Little planning has been done for stabilization in Syria. What is needed there is a political settlement. Sunni alienation and grievance are the the problem, enormously aggravated by the presence of Hezbollah. Ignoring it gives the impression that the West will support “ABS”: anyone but Sunnis. Post-Daesh, governance needs to be far more inclusive.
The Kurds in both Iraq and Syria are getting a lot of Western support because they are willing to fight Daesh. The support should be more conditional. The US should insist that Iraqi Kurdistan reach a pact with Baghdad and that the Syrian Kurds help with peace talks between Turkey and the PKK, which is closely tied to the Syrian Kurds.
Looking ahead, there is a real risk that with Russian and Iranian support the Syrian regime will manage to capture Aleppo as well as Raqqa, form some sort of “national unity” government with elements of the loyal opposition and rewrite parts of the constitution. The US might then declare victory and abandon the field entirely, leaving reconstruction inadequately resourced. This would not really solve anything and would allow grievances to worsen, ungoverned spaces to grow and the conflict to spread, possibly to Lebanon and Jordan.
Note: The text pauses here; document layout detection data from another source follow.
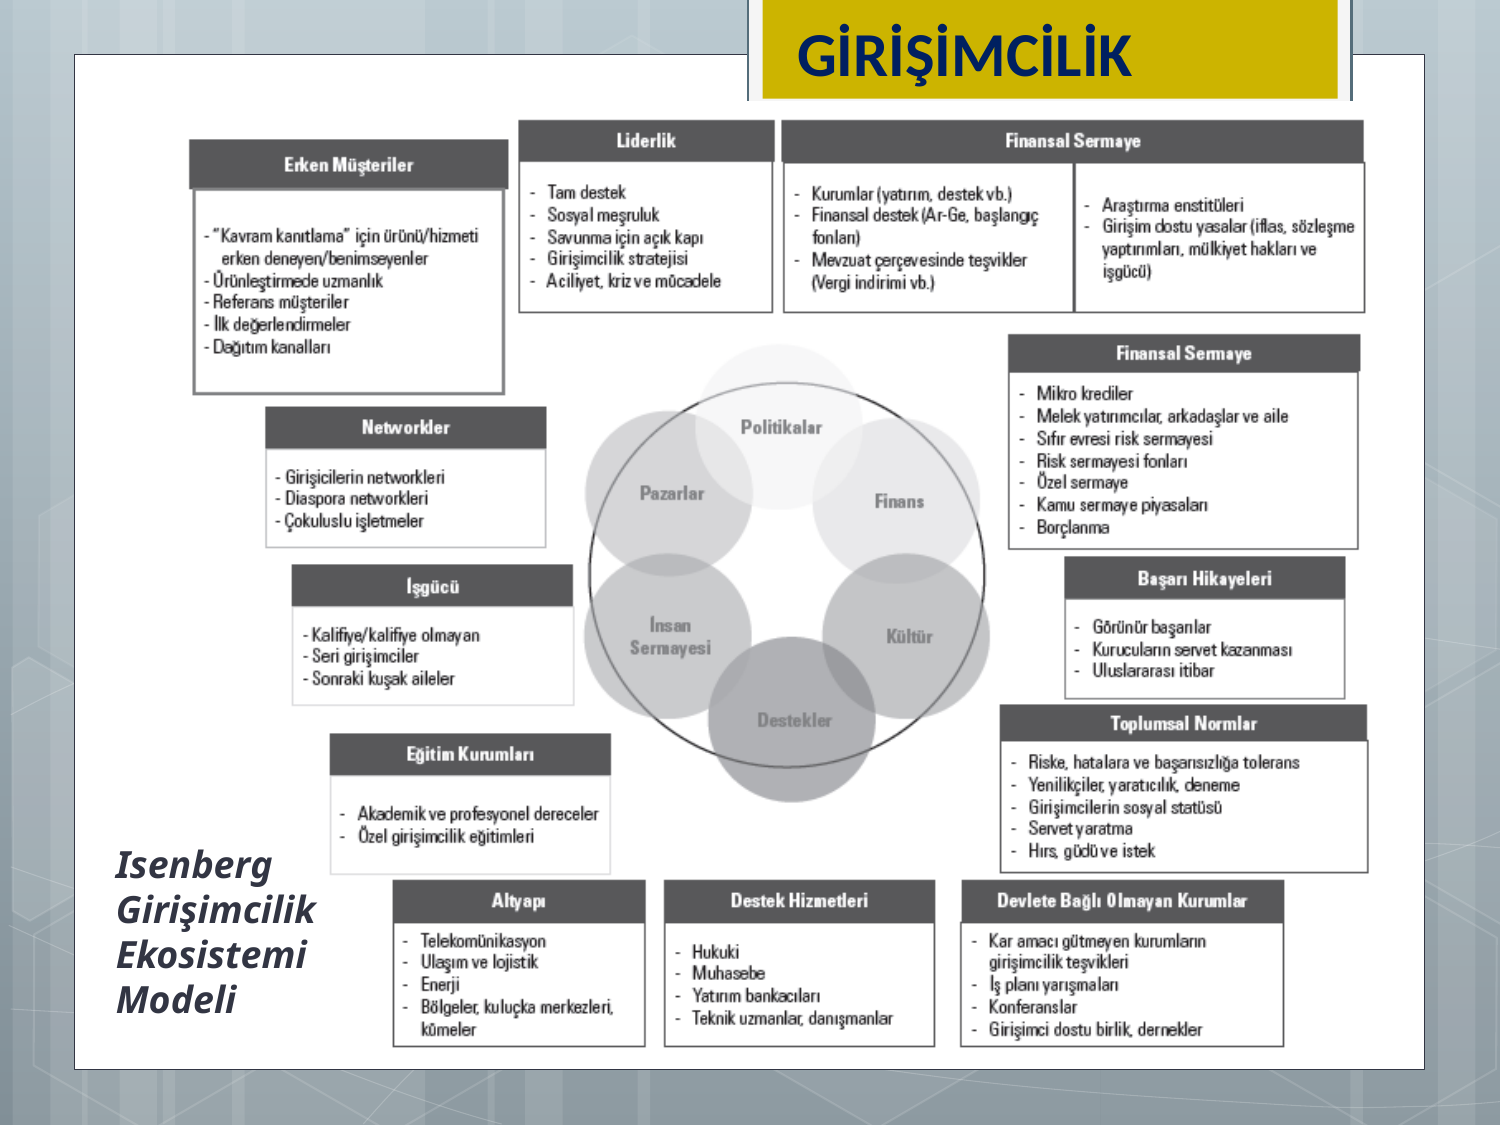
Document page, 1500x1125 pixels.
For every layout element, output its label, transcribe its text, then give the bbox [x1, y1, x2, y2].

text_box GİRİŞİMCİLİK [782, 6, 1184, 99]
picture [100, 101, 1409, 1059]
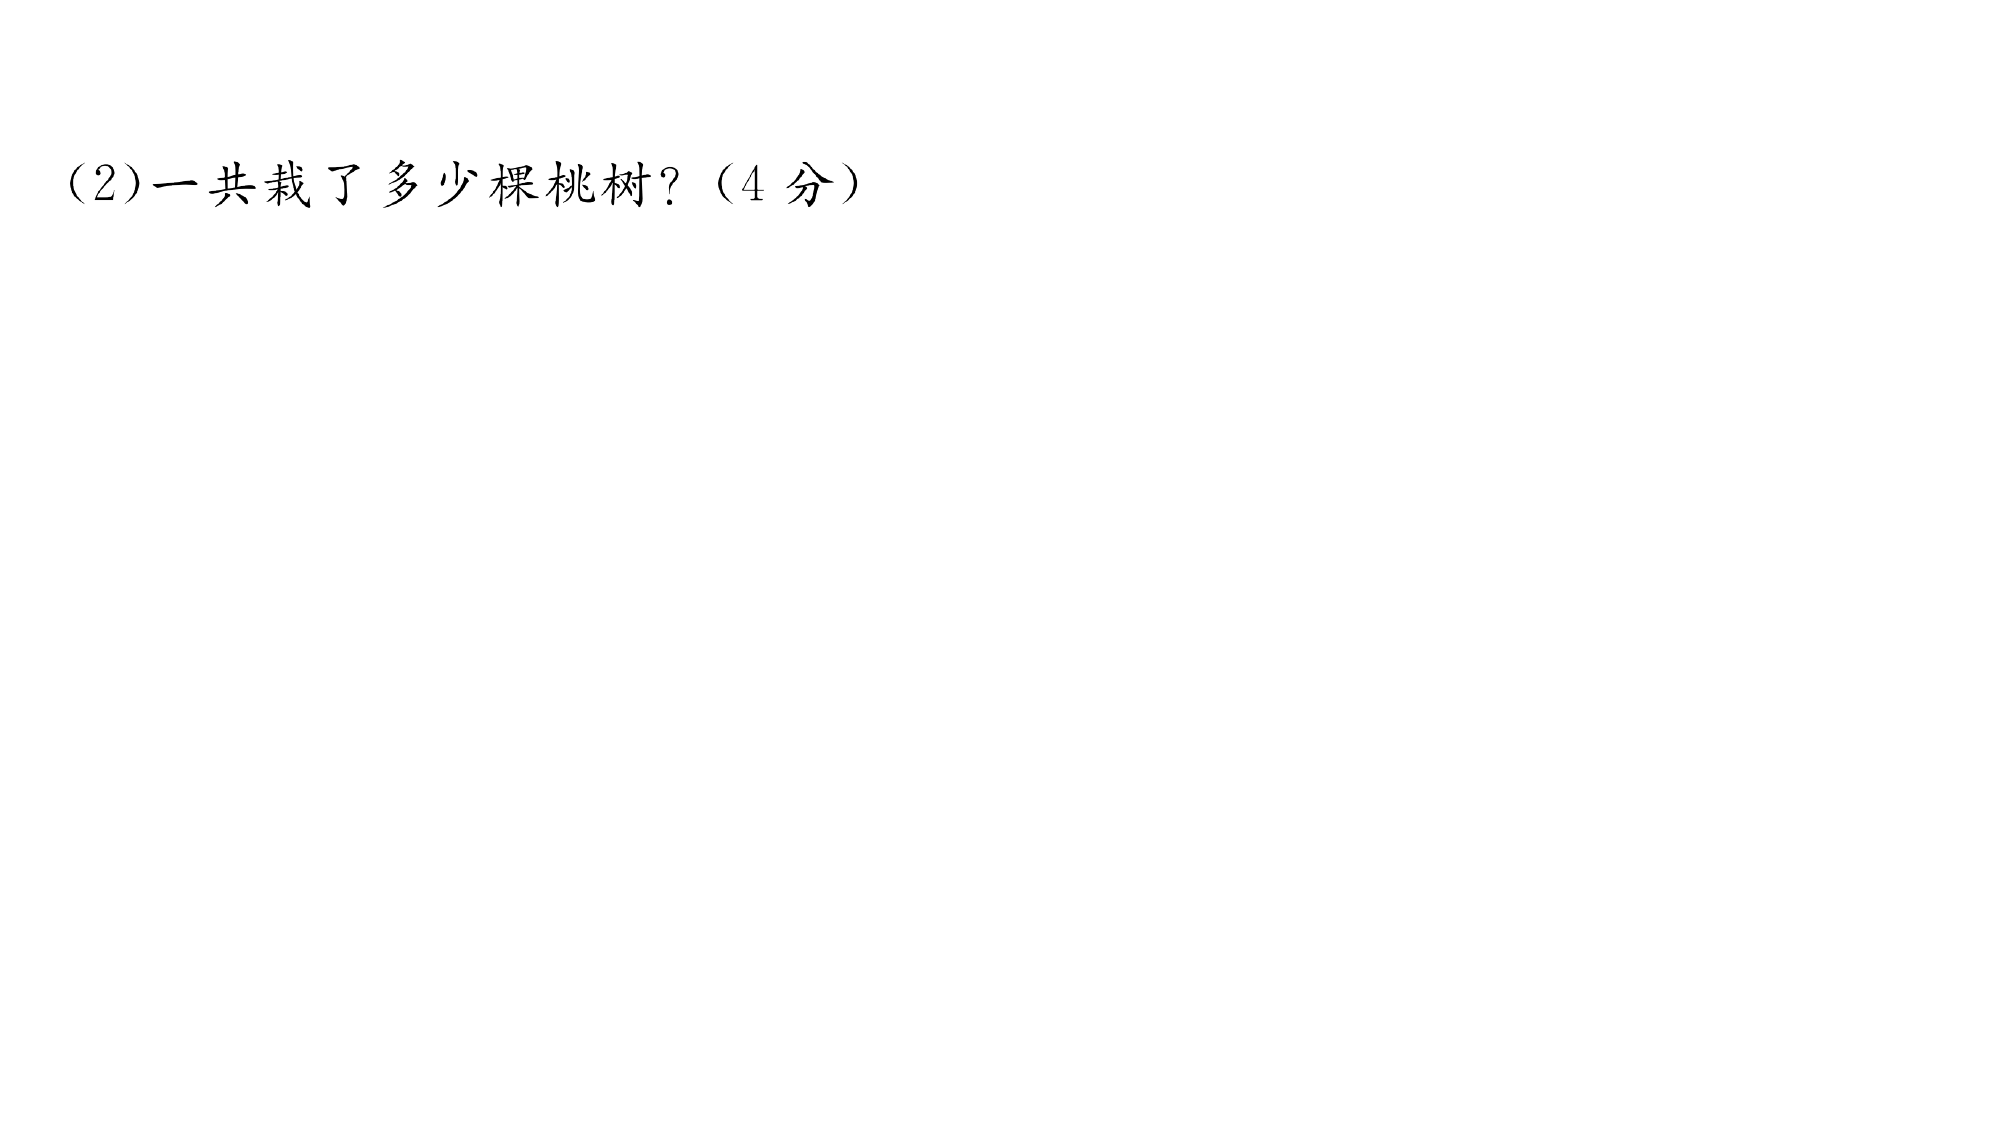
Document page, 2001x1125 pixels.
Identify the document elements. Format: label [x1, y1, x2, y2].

picture [66, 148, 1957, 403]
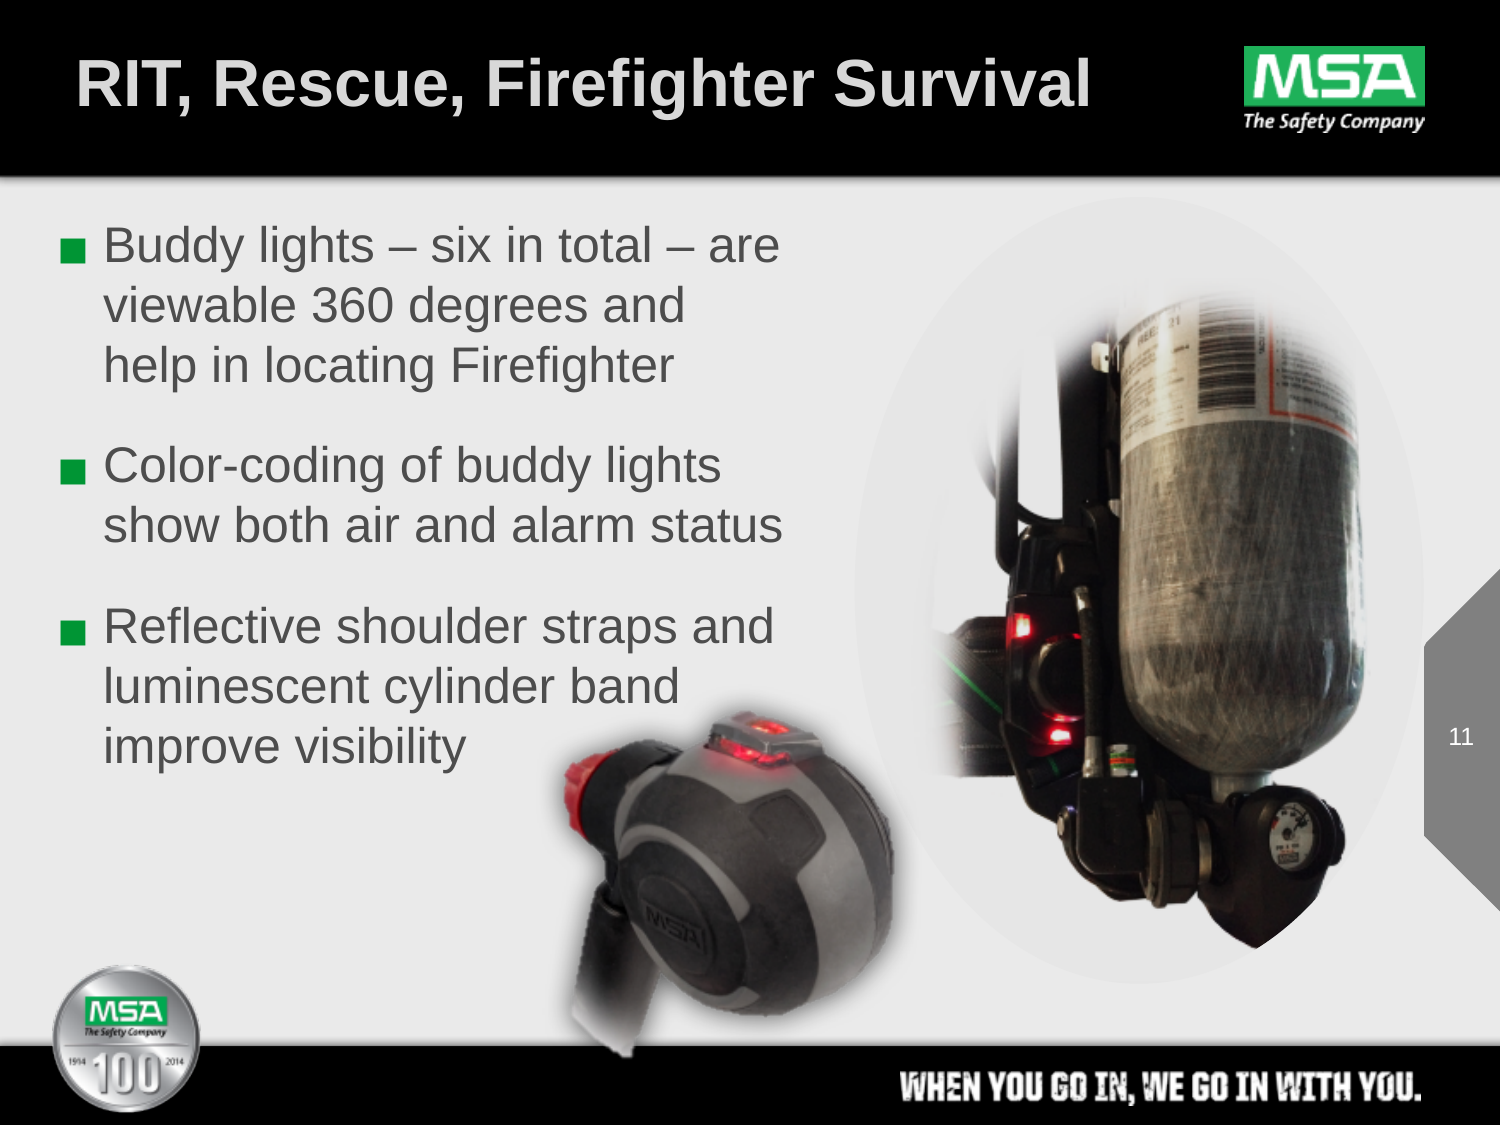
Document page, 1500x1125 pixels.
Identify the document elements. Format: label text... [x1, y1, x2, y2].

slide_number 11 [1427, 713, 1500, 782]
picture [0, 176, 1500, 1125]
title RIT, Rescue, Firefighter Survival [75, 8, 1223, 151]
picture [1244, 46, 1425, 133]
list Buddy lights – six in total – are viewable 360 degrees and help in locating Firefighter Color-coding of buddy lights show both air and alarm status Reflective shoulder straps and luminescent cylinder band improve visibility [41, 204, 804, 1044]
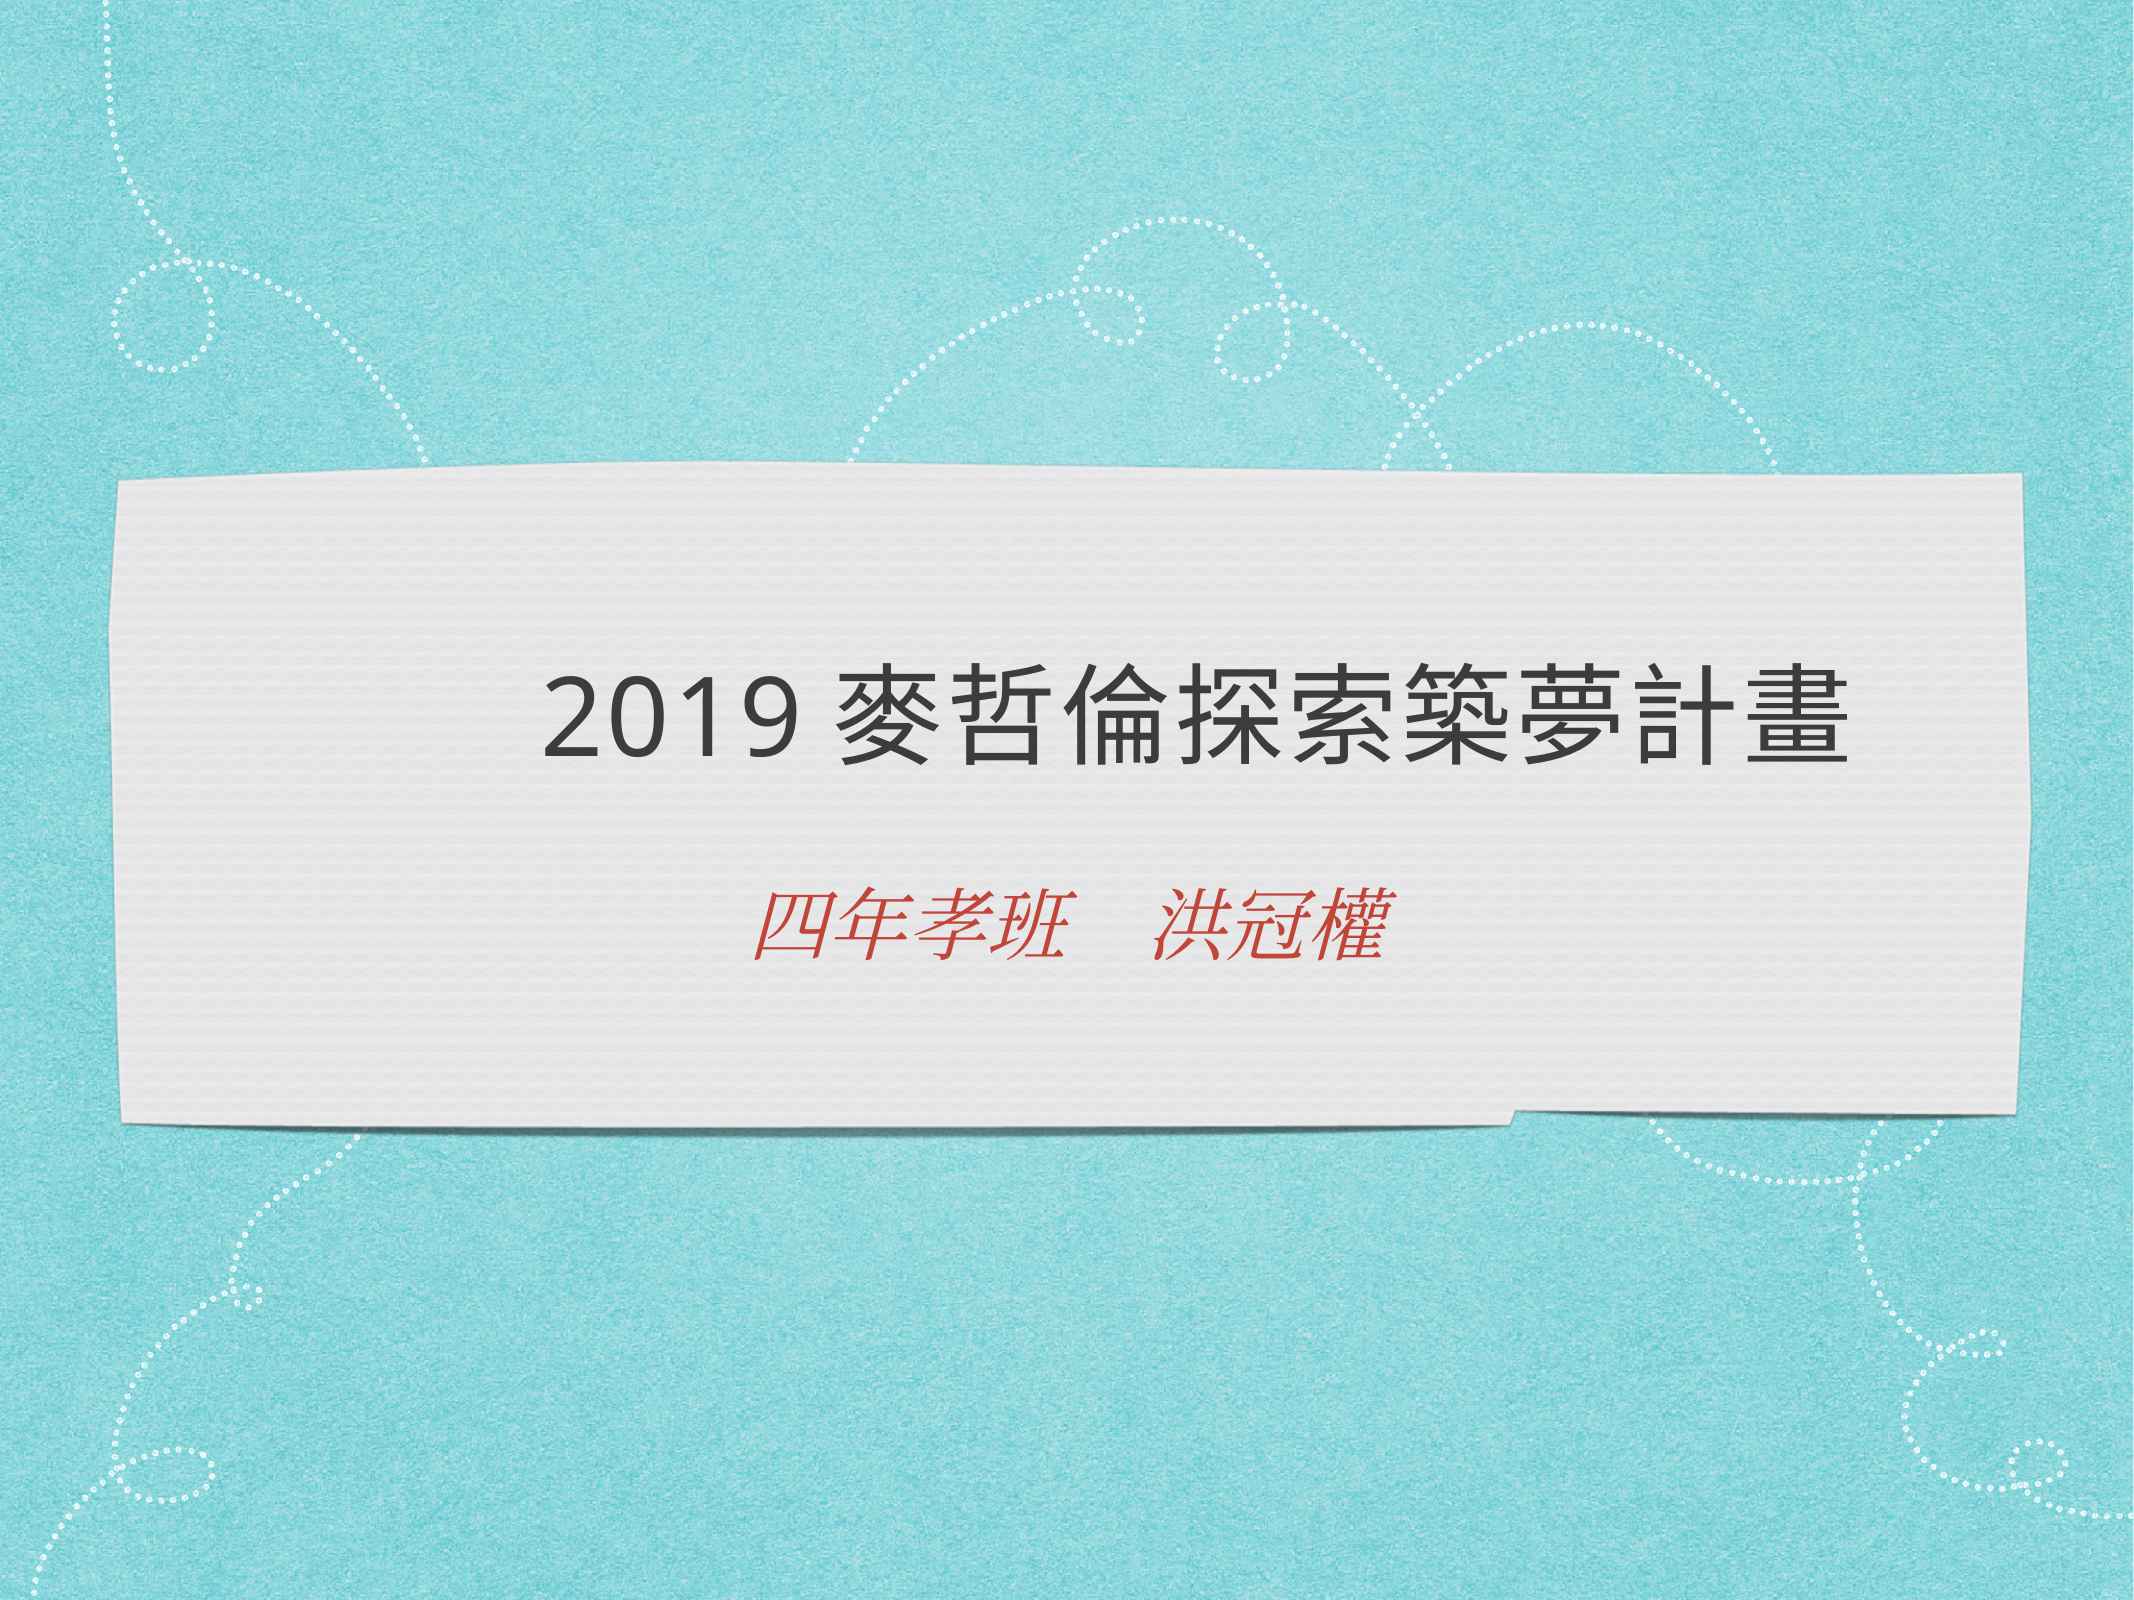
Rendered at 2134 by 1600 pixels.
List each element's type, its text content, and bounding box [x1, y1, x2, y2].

picture [0, 0, 2134, 1600]
subtitle 四年孝班 洪冠權 [207, 866, 1926, 1082]
text_box 2019麥哲倫探索築夢計畫 [531, 610, 1863, 787]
There is a glimmer of hope for Iraq, but even that is limited. Splits in both the Sunni and Shia communities are opening the possibility of cross-sectarian mobilization in Baghdad. The Popular Mobilization Forces (PMF) are often viewed as under Tehran’s control, but some of them are not and might join with Sunnis who have also fought against Daesh. The Kurdish issue would still be unresolved, however, which will create problems for the liberation of Mosul. Kurdistan Regional Government President Barzani is entirely dedicated to consolidating his own power, both vis-a-vis other Kurdish political forces and vis-a-vis Baghdad. Without clearer definition of the political end-state, defeat of Daesh could lead to a follow-on civil war pitting Kurds against Arabs.